--- ABOUT THIS TASK ---
Starting at the line containing "How many segments does this pie chart have?" and ending at the close of the records, change every occurrence of "series" to "data series" and reproduce those lines with nothing else altered. Omit the pictures from your answer.

--- DATA FOR THIS TASK ---
════
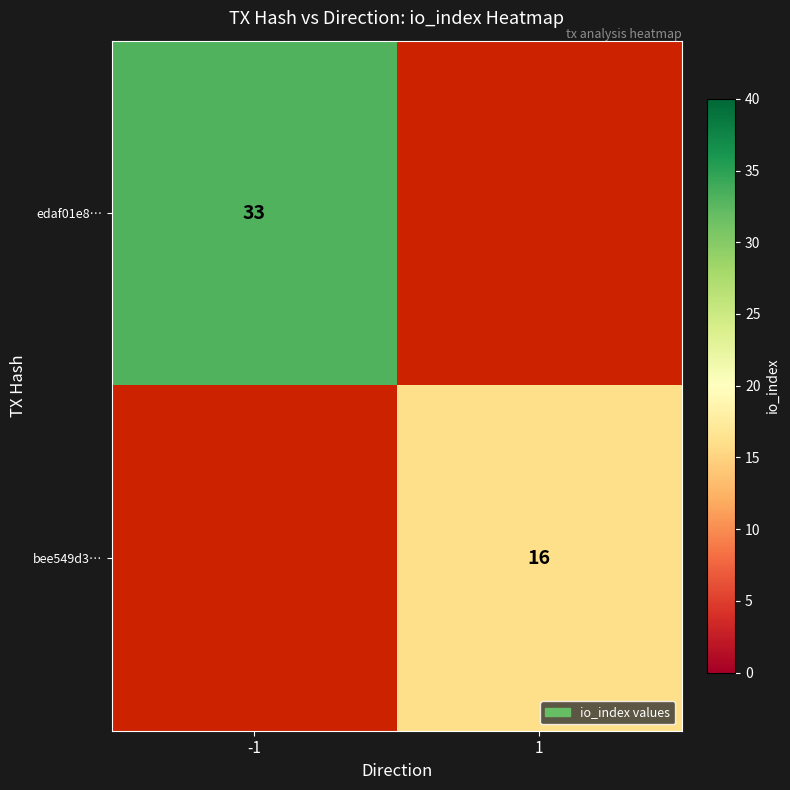

The bee549d3… series shows 16 at 1. True or false?

True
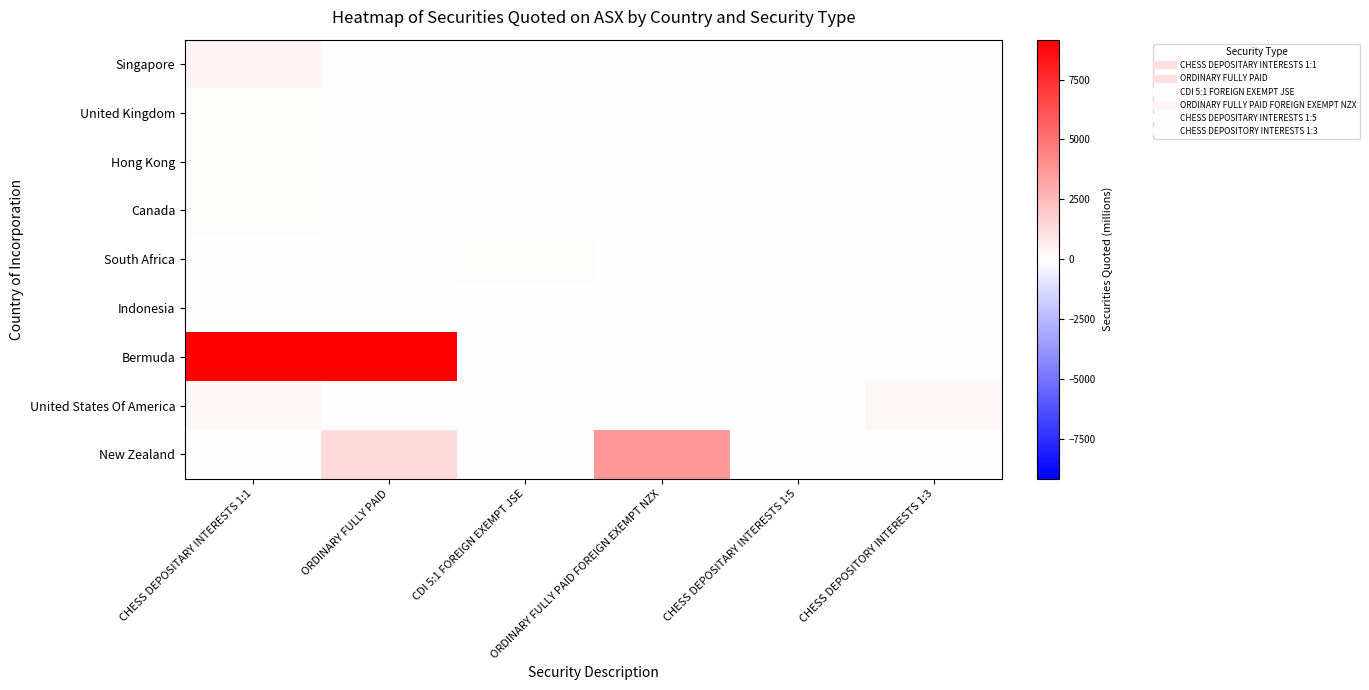

Reading left to right, transcribe all the data shown in this chart.

Singapore: CHESS DEPOSITARY INTERESTS 1:1=362.0	ORDINARY FULLY PAID=0.0	CDI 5:1 FOREIGN EXEMPT JSE=0.0	ORDINARY FULLY PAID FOREIGN EXEMPT NZX=0.0	CHESS DEPOSITARY INTERESTS 1:5=0.0	CHESS DEPOSITORY INTERESTS 1:3=0.0
United Kingdom: CHESS DEPOSITARY INTERESTS 1:1=78.3	ORDINARY FULLY PAID=0.0	CDI 5:1 FOREIGN EXEMPT JSE=0.0	ORDINARY FULLY PAID FOREIGN EXEMPT NZX=0.0	CHESS DEPOSITARY INTERESTS 1:5=0.0	CHESS DEPOSITORY INTERESTS 1:3=0.0
Hong Kong: CHESS DEPOSITARY INTERESTS 1:1=122.5	ORDINARY FULLY PAID=0.0	CDI 5:1 FOREIGN EXEMPT JSE=0.0	ORDINARY FULLY PAID FOREIGN EXEMPT NZX=0.0	CHESS DEPOSITARY INTERESTS 1:5=0.0	CHESS DEPOSITORY INTERESTS 1:3=0.0
Canada: CHESS DEPOSITARY INTERESTS 1:1=95.5	ORDINARY FULLY PAID=0.0	CDI 5:1 FOREIGN EXEMPT JSE=0.0	ORDINARY FULLY PAID FOREIGN EXEMPT NZX=0.0	CHESS DEPOSITARY INTERESTS 1:5=0.0	CHESS DEPOSITORY INTERESTS 1:3=0.0
South Africa: CHESS DEPOSITARY INTERESTS 1:1=0.0	ORDINARY FULLY PAID=0.0	CDI 5:1 FOREIGN EXEMPT JSE=89.2	ORDINARY FULLY PAID FOREIGN EXEMPT NZX=0.0	CHESS DEPOSITARY INTERESTS 1:5=0.0	CHESS DEPOSITORY INTERESTS 1:3=0.0
Indonesia: CHESS DEPOSITARY INTERESTS 1:1=1.3	ORDINARY FULLY PAID=0.0	CDI 5:1 FOREIGN EXEMPT JSE=0.0	ORDINARY FULLY PAID FOREIGN EXEMPT NZX=0.0	CHESS DEPOSITARY INTERESTS 1:5=1.3	CHESS DEPOSITORY INTERESTS 1:3=0.0
Bermuda: CHESS DEPOSITARY INTERESTS 1:1=9162.0	ORDINARY FULLY PAID=9162.0	CDI 5:1 FOREIGN EXEMPT JSE=0.0	ORDINARY FULLY PAID FOREIGN EXEMPT NZX=0.0	CHESS DEPOSITARY INTERESTS 1:5=0.0	CHESS DEPOSITORY INTERESTS 1:3=0.0
United States Of America: CHESS DEPOSITARY INTERESTS 1:1=287.8	ORDINARY FULLY PAID=0.0	CDI 5:1 FOREIGN EXEMPT JSE=0.0	ORDINARY FULLY PAID FOREIGN EXEMPT NZX=0.0	CHESS DEPOSITARY INTERESTS 1:5=0.0	CHESS DEPOSITORY INTERESTS 1:3=287.8
New Zealand: CHESS DEPOSITARY INTERESTS 1:1=0.0	ORDINARY FULLY PAID=1265.4	CDI 5:1 FOREIGN EXEMPT JSE=0.0	ORDINARY FULLY PAID FOREIGN EXEMPT NZX=3688.9	CHESS DEPOSITARY INTERESTS 1:5=0.0	CHESS DEPOSITORY INTERESTS 1:3=0.0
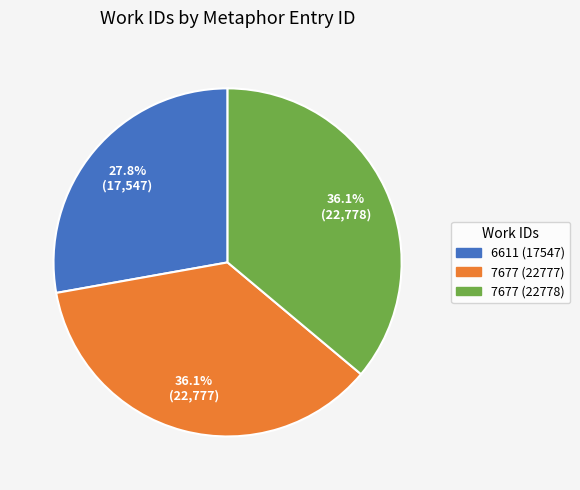

How many segments does this pie chart have?

3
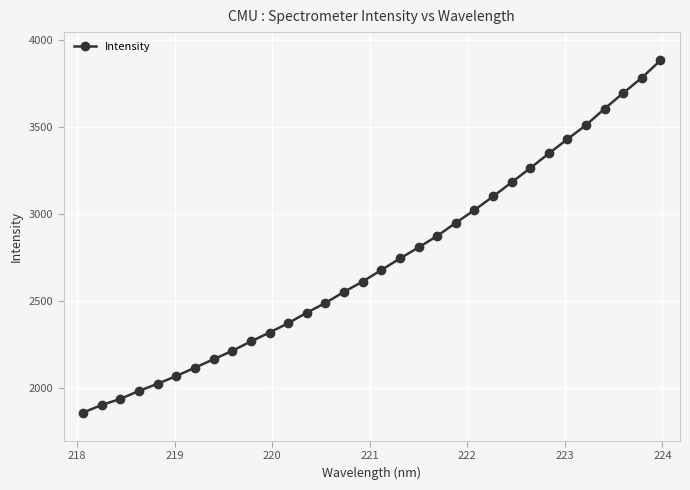

What is the difference between the second highest and minimum values?

1924.4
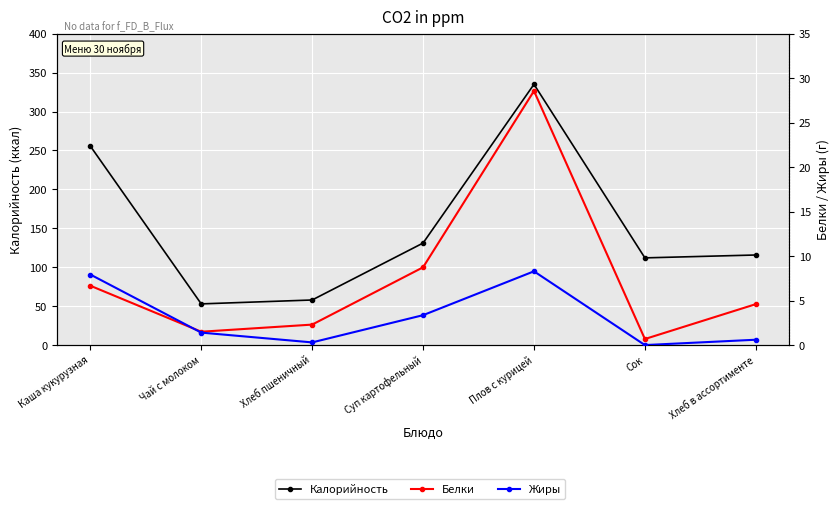

Between Плов с курицей and Сок, which series saw the biggest shift?

Калорийность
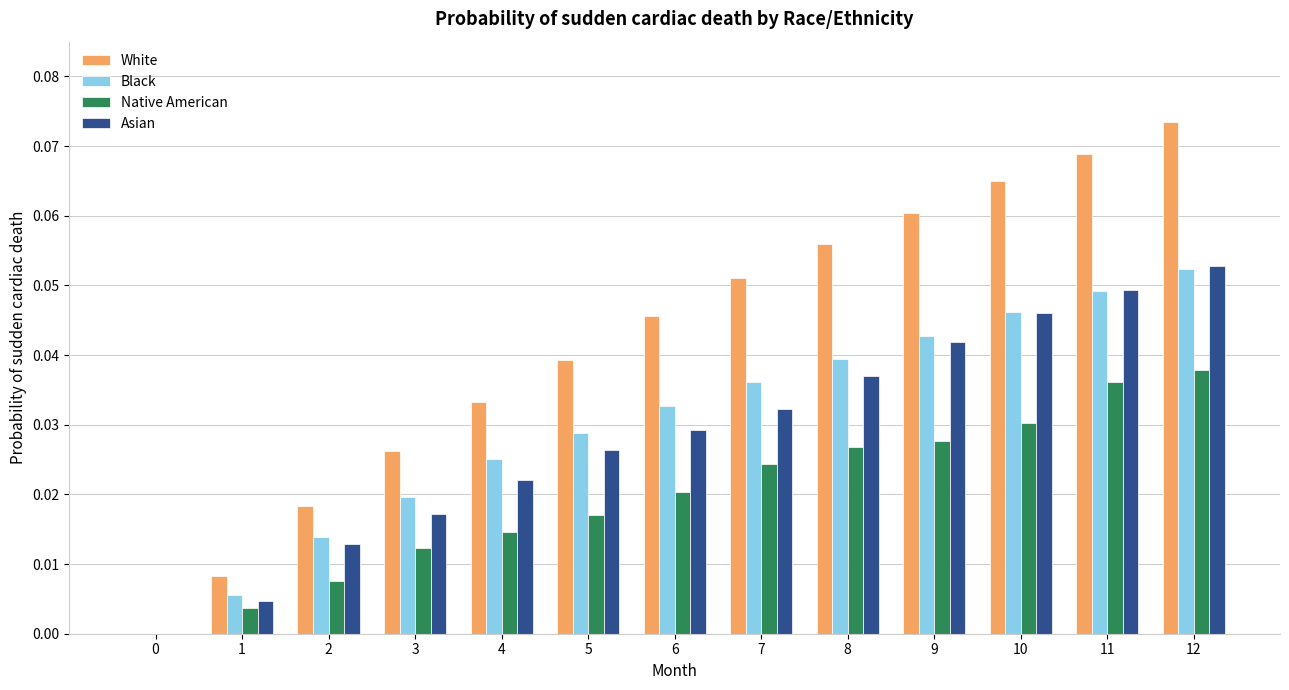

Is the value of White at 8 greater than the value of Native American at 8?

Yes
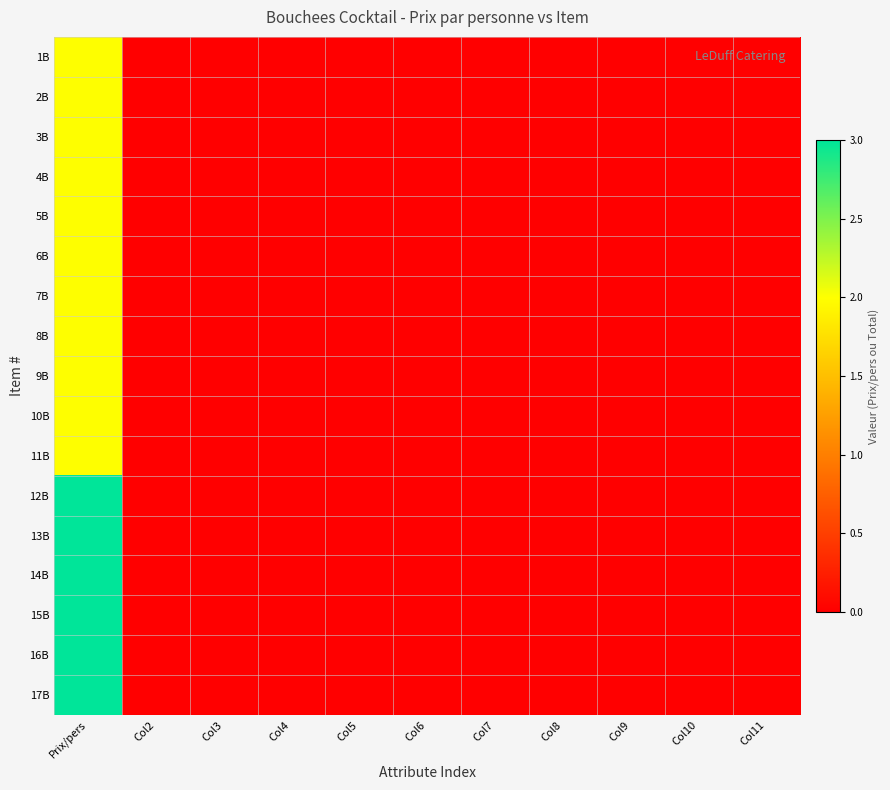

Rank the series at Col6 from lowest to highest value.

1B, 2B, 3B, 4B, 5B, 6B, 7B, 8B, 9B, 10B, 11B, 12B, 13B, 14B, 15B, 16B, 17B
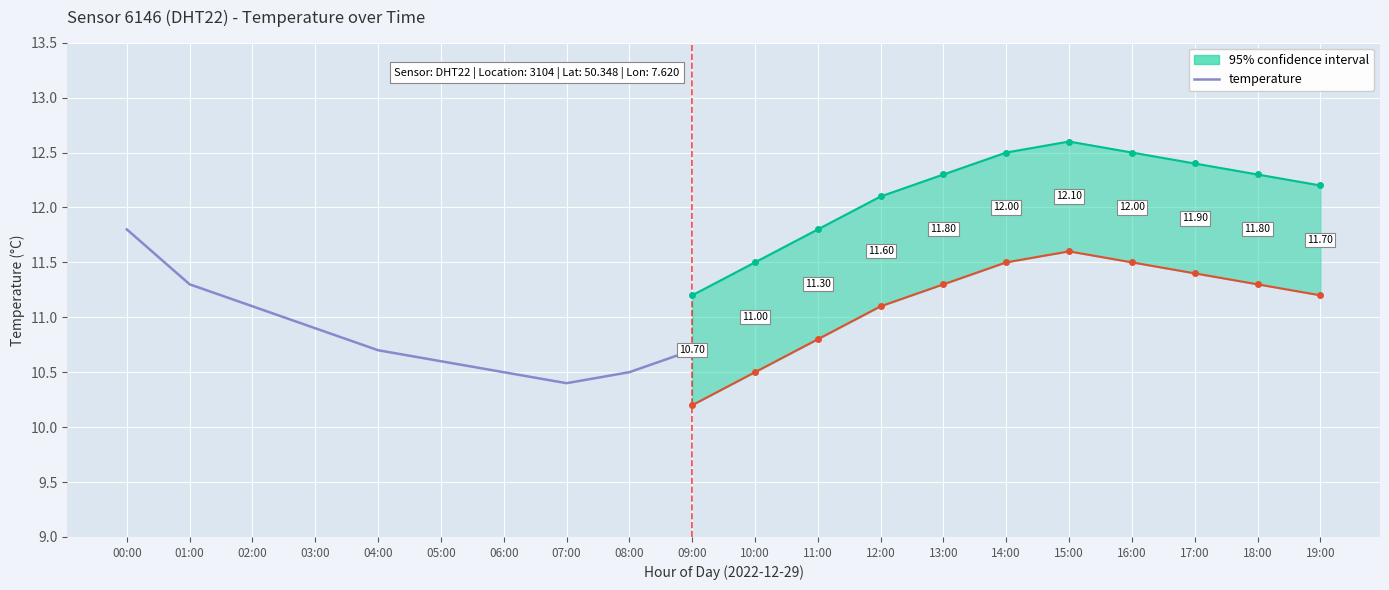

What is the value of the 6th point from the left?

10.6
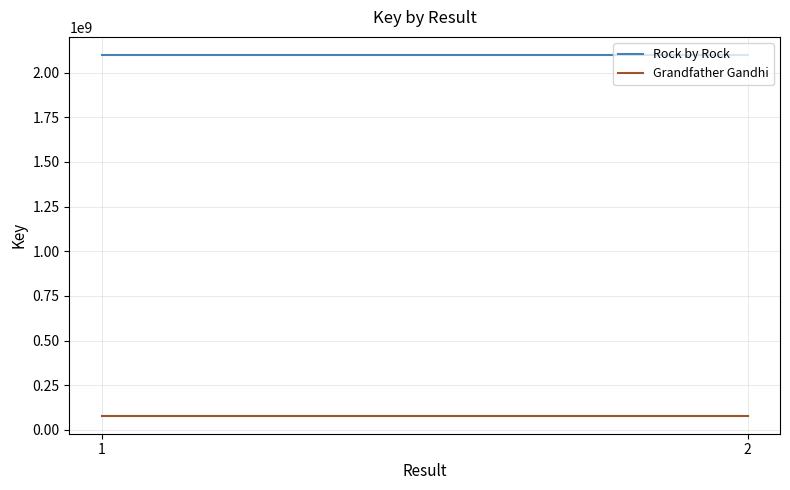

How many lines are shown in the chart?

2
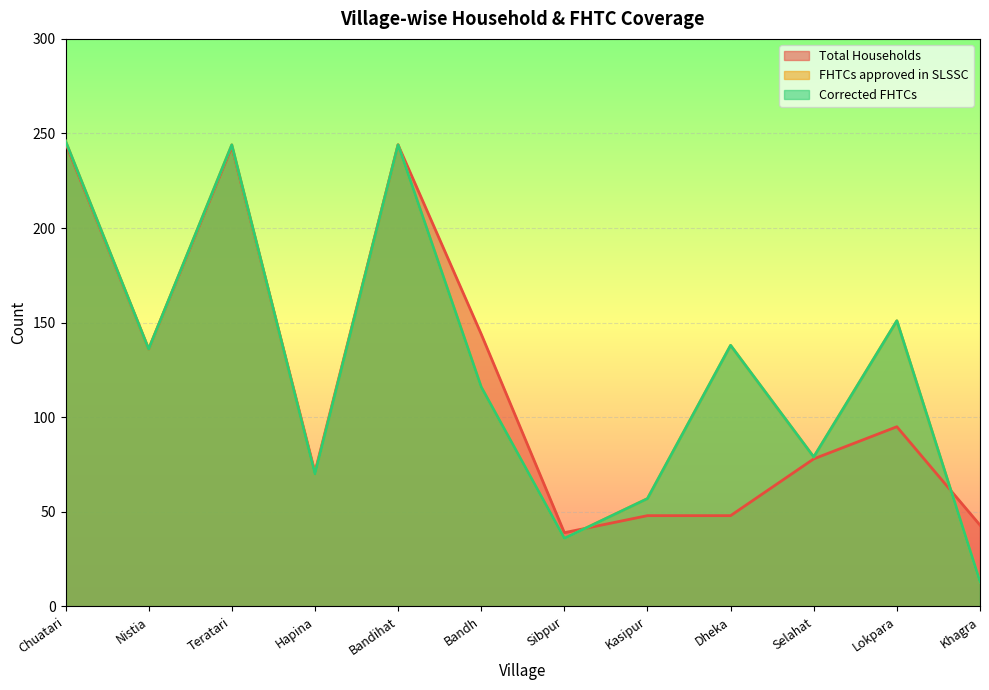

At Nistia, list the series in order from smallest to largest.

Total Households, FHTCs approved in SLSSC, Corrected FHTCs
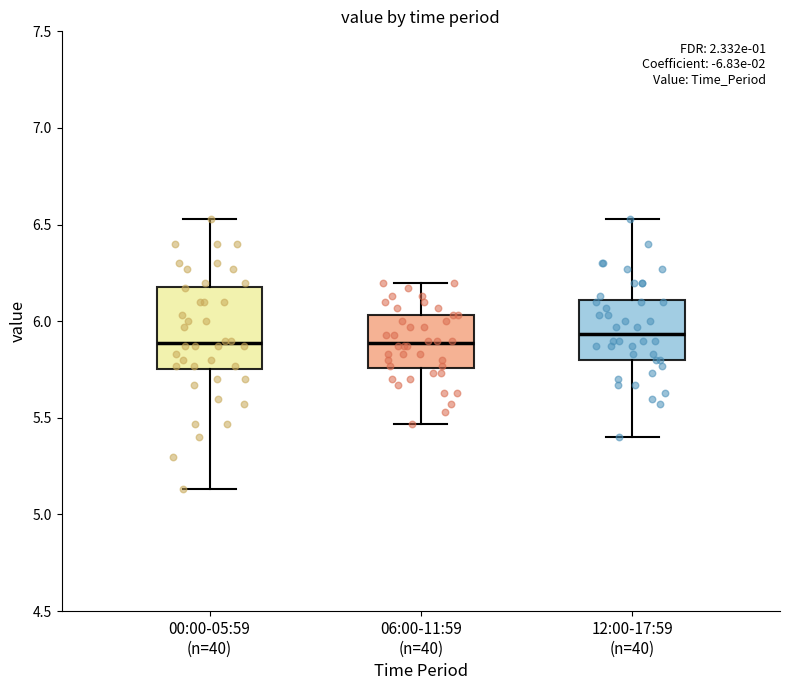

Reading left to right, transcribe this box plot: for each box, give where its median line is, the range the box spans, and where its two whiskers end, as read against the y-axis. The values are not printed on the chart, so give them approximately, as read against the axis.

00:00-05:59 (n=40): median 5.90, box 5.75 to 6.20, whiskers 5.15 to 6.55
06:00-11:59 (n=40): median 5.90, box 5.75 to 6.05, whiskers 5.45 to 6.20
12:00-17:59 (n=40): median 5.95, box 5.80 to 6.10, whiskers 5.40 to 6.55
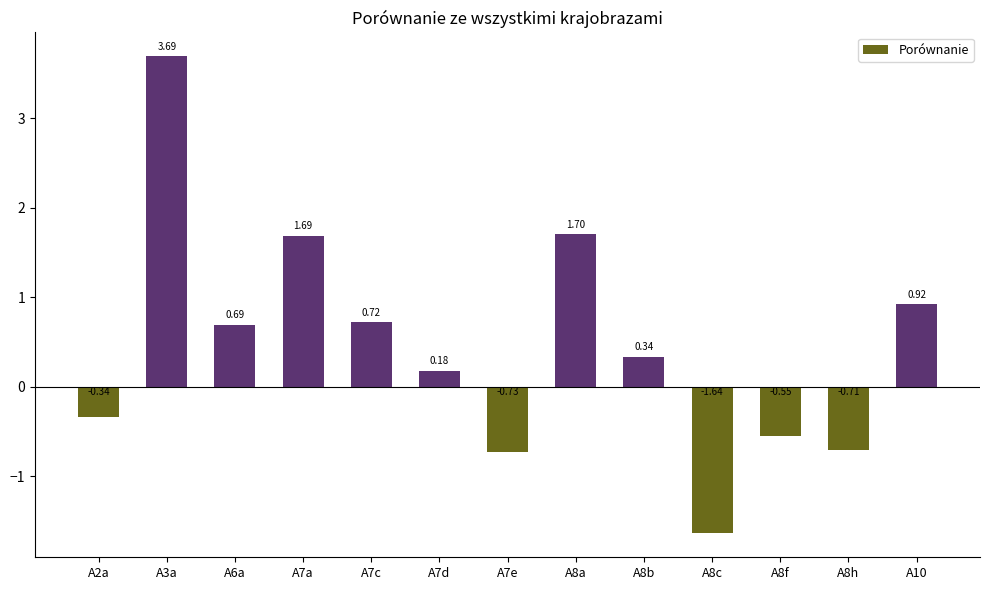

At which category does the chart reach its peak across all series?

A3a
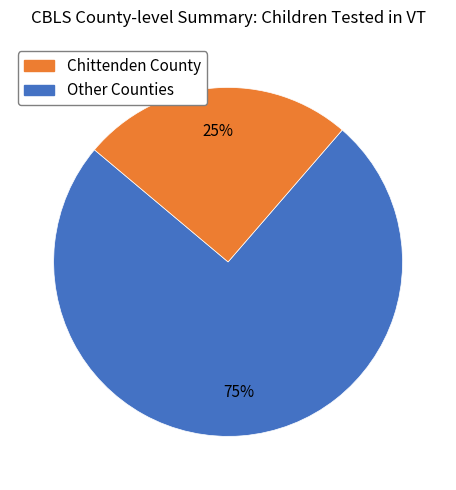

Does any single category account for the majority?

Yes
════
--- RESPONSE TO THE EXERCISE ---
How many segments does this pie chart have?

3

What is the difference between the second highest and minimum values?

1924.4

Between Плов с курицей and Сок, which data series saw the biggest shift?

Калорийность

Is the value of White at 8 greater than the value of Native American at 8?

Yes

Rank the data series at Col6 from lowest to highest value.

1B, 2B, 3B, 4B, 5B, 6B, 7B, 8B, 9B, 10B, 11B, 12B, 13B, 14B, 15B, 16B, 17B

What is the value of the 6th point from the left?

10.6

How many lines are shown in the chart?

2

At Nistia, list the data series in order from smallest to largest.

Total Households, FHTCs approved in SLSSC, Corrected FHTCs

Reading left to right, transcribe this box plot: for each box, give where its median line is, the range the box spans, and where its two whiskers end, as read against the y-axis. The values are not printed on the chart, so give them approximately, as read against the axis.

00:00-05:59 (n=40): median 5.90, box 5.75 to 6.20, whiskers 5.15 to 6.55
06:00-11:59 (n=40): median 5.90, box 5.75 to 6.05, whiskers 5.45 to 6.20
12:00-17:59 (n=40): median 5.95, box 5.80 to 6.10, whiskers 5.40 to 6.55

At which category does the chart reach its peak across all data series?

A3a

Does any single category account for the majority?

Yes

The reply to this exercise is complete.